The two primary considerations for deploying the flight diversion prediction system are managing the economic cost of prediction errors and ensuring the technical scalability of the solution.

A. Cost of Errors

The prediction of flight diversion is an asymmetric risk problem. The False Negative (failing to predict an actual diversion) is the single most destructive error, leading to massive operational chaos, compensatory costs, and fines. This cost far outweighs the expense of a False Positive (a false alarm). To mitigate the catastrophic cost of False Negatives, the prediction threshold must be significantly lowered from the default 0.5 to prioritize Recall, thereby maximizing the capture rate of true diversion events, while accepting a higher number of False Positives.

B. Scalability and Technical Implementation

BigQuery ML offers a scalable foundation, but real-time operation requires specific cloud architecture and ongoing costs:

Model Hosting: The model must be deployed to a dedicated service like Vertex AI, incurring fixed hourly hosting fees plus transaction fees for each prediction.
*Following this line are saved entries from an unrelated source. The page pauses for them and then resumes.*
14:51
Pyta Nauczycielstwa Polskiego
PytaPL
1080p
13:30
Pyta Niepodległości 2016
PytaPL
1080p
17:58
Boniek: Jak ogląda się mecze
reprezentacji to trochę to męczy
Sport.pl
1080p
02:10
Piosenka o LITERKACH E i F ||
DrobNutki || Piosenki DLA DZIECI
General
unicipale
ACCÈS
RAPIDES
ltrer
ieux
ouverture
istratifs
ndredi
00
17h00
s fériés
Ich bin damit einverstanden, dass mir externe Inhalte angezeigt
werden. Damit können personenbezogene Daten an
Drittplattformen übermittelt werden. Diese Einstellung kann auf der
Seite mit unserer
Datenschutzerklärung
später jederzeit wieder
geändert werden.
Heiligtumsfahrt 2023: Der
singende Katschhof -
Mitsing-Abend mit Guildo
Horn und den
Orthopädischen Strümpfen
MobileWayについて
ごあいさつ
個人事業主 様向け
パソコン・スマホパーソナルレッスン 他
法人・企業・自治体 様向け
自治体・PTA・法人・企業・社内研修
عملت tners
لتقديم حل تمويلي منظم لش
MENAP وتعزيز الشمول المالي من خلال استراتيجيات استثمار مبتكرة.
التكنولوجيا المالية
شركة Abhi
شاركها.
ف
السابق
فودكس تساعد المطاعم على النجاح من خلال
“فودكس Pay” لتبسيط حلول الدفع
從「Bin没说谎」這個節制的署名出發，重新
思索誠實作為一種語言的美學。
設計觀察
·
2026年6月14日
Real-Time Data: Generating immediate predictions requires complex data pipelines (e.g., Cloud Pub/Sub or Dataflow) to handle streaming data, increasing operational complexity and expense.
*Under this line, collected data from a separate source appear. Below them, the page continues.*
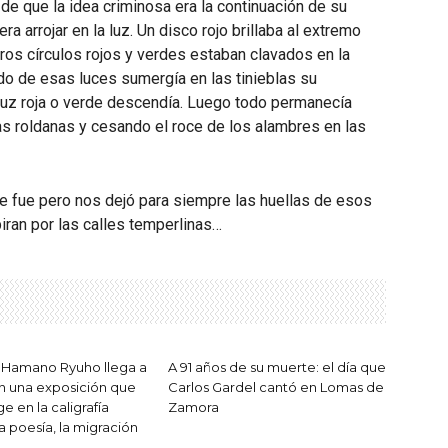
de que la idea criminosa era la continuación de su
a arrojar en la luz. Un disco rojo brillaba al extremo
tros círculos rojos y verdes estaban clavados en la
iado de esas luces sumergía en las tinieblas su
luz roja o verde descendía. Luego todo permanecía
as roldanas y cesando el roce de los alambres en las
l se fue pero nos dejó para siempre las huellas de esos
iran por las calles temperlinas…
 Hamano Ryuho llega a
A 91 años de su muerte: el día que
n una exposición que
Carlos Gardel cantó en Lomas de
 en la caligrafía
Zamora
a poesía, la migración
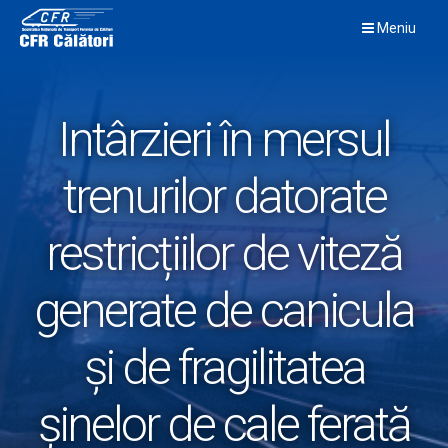
Skip
Meniu
to
content
Intârzieri în mersul
trenurilor datorate
restricțiilor de viteză
generate de canicula
și de fragilitatea
șinelor de cale ferată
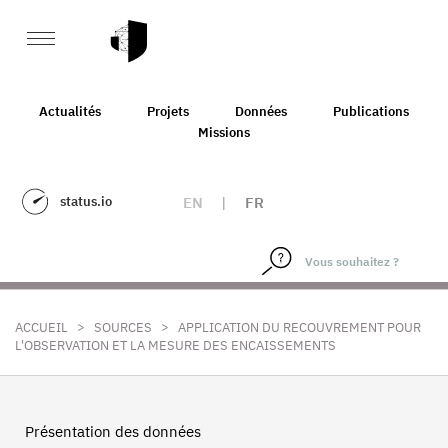
Actualités
Projets
Données
Publications
Missions
status.io
EN
|
FR
>
>
ACCUEIL
SOURCES
APPLICATION DU RECOUVREMENT POUR
L'OBSERVATION ET LA MESURE DES ENCAISSEMENTS
Présentation des données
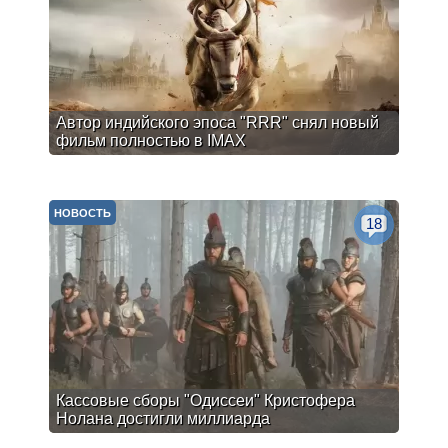
Автор индийского эпоса "RRR" снял новый
фильм полностью в IMAX
НОВОСТЬ
18
Кассовые сборы "Одиссеи" Кристофера
Нолана достигли миллиарда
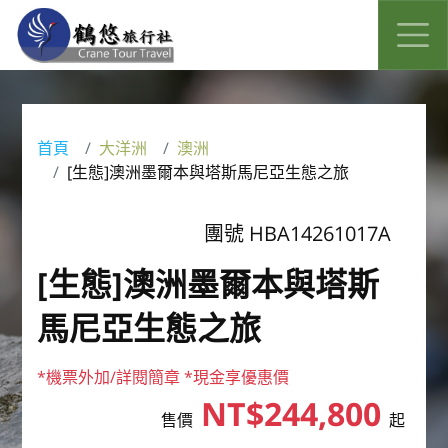
首頁
大洋洲
澳洲
[生態]澳洲墨爾本與塔斯馬尼亞生態之旅
團號 HBA14261017A
[生態]澳洲墨爾本與塔斯
馬尼亞生態之旅
*機票外加/詳閱簡章 *現金享優惠價
NT$244,800
售價
起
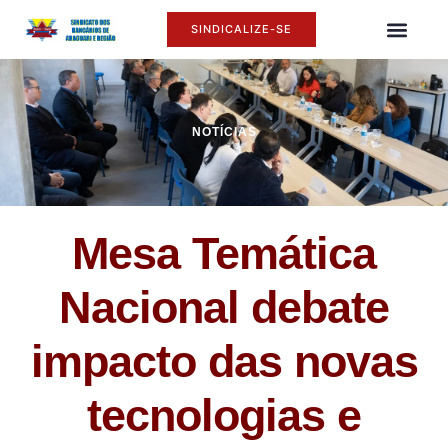
SINDICALIZE-SE
O SINDI
ASSÉDIO MORAL
NOTÍCIAS
Mesa Temática
Nacional debate
impacto das novas
tecnologias e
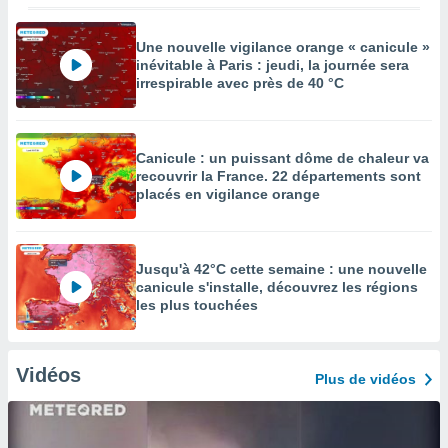
Une nouvelle vigilance orange « canicule »
inévitable à Paris : jeudi, la journée sera
irrespirable avec près de 40 °C
Canicule : un puissant dôme de chaleur va
recouvrir la France. 22 départements sont
placés en vigilance orange
Jusqu'à 42°C cette semaine : une nouvelle
canicule s'installe, découvrez les régions
les plus touchées
Vidéos
Plus de vidéos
Continuous Retraining: To maintain accuracy against changing operational and weather patterns, the BQML model must be automatically re-trained daily or weekly, creating an ongoing computational cost based on data volume.

C. Final Recommendation

The final recommendation is to deploy the Engineered Model due to its confirmed superiority in the ROC AUC metric. For operational safety, the prediction threshold should be set at an aggressively low level, such as 0.1, on the Vertex AI endpoint. This setting ensures maximum operational preparedness by minimizing False Negatives, thereby preventing the highest-cost operational failures.